Resilience of diverse power system components against random and intelligent attacks for sustainable security: A review

This study reviews the resilience of power system infrastructure in the face of random and intelligent physical attacks, focusing on vulnerabilities across transmission lines, generation units, substations, transformers, and buses under various attack scenarios. Such attacks—whether executed simultaneously or staggered over time—can lead to severe consequences, including load interruptions, unserved energy costs, repair and replacement expenses, cascading failures, and widespread blackouts, all within the constraints of limited attack budgets. This work emphasizes mitigation strategies for critical grid components, recognizing system planners and operators as key defenders tasked with minimizing both pre-attack vulnerabilities and post-attack impacts. A broad spectrum of resilience solutions is provided, covering facility-based solutions and strategic system-wide approaches aimed at enhancing robustness. Key factors such as resilience objectives, uncertainty modeling, multi-period planning, distributed generation, network reconfiguration, and energy storage integration are identified as essential elements for advancing strategic resilience.

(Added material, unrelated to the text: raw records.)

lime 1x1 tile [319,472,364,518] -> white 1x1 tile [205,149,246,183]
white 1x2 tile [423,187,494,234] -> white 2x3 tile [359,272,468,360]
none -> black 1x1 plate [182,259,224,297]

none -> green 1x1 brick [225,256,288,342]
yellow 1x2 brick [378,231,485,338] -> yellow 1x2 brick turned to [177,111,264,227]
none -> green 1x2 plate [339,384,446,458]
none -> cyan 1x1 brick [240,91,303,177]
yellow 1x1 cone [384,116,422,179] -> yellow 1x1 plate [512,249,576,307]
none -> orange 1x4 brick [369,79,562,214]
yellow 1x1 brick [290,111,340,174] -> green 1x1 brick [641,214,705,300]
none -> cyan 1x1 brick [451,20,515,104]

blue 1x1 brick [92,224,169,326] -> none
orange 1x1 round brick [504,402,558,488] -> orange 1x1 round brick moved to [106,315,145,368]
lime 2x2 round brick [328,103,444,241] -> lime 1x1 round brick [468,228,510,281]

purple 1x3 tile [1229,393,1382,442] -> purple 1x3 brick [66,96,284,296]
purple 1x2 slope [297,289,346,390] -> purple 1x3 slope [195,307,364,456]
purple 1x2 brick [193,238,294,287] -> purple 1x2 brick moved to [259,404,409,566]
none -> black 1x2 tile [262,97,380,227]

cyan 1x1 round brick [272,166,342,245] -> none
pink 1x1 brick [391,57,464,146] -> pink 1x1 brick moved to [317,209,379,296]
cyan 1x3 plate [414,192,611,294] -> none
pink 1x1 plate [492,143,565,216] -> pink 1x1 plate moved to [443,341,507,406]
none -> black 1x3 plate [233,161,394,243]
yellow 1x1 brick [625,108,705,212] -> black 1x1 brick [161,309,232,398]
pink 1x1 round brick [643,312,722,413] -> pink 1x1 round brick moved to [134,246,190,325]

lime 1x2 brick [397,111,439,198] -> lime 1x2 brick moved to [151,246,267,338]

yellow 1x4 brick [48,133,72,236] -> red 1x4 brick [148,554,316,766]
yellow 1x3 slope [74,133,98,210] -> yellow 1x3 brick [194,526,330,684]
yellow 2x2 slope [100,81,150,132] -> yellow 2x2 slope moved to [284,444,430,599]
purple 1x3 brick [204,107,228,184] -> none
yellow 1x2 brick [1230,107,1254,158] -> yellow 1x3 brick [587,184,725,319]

Additionally, this study critically examines prior research to uncover methodological gaps and areas requiring further investigation for strengthening power system resilience against deliberate threats. By synthesizing insights from existing literature, it highlights emerging trends and proposes future directions for enhancing power system resilience against deliberate physical threats. The review also addresses regulatory frameworks and offers policy recommendations tailored to the needs of stakeholders. In conclusion, the paper summarizes key findings and presents actionable recommendations to support the development of proactive and restoration-based defense mechanisms that safeguard the integrity, reliability, and adaptability of electrical infrastructure.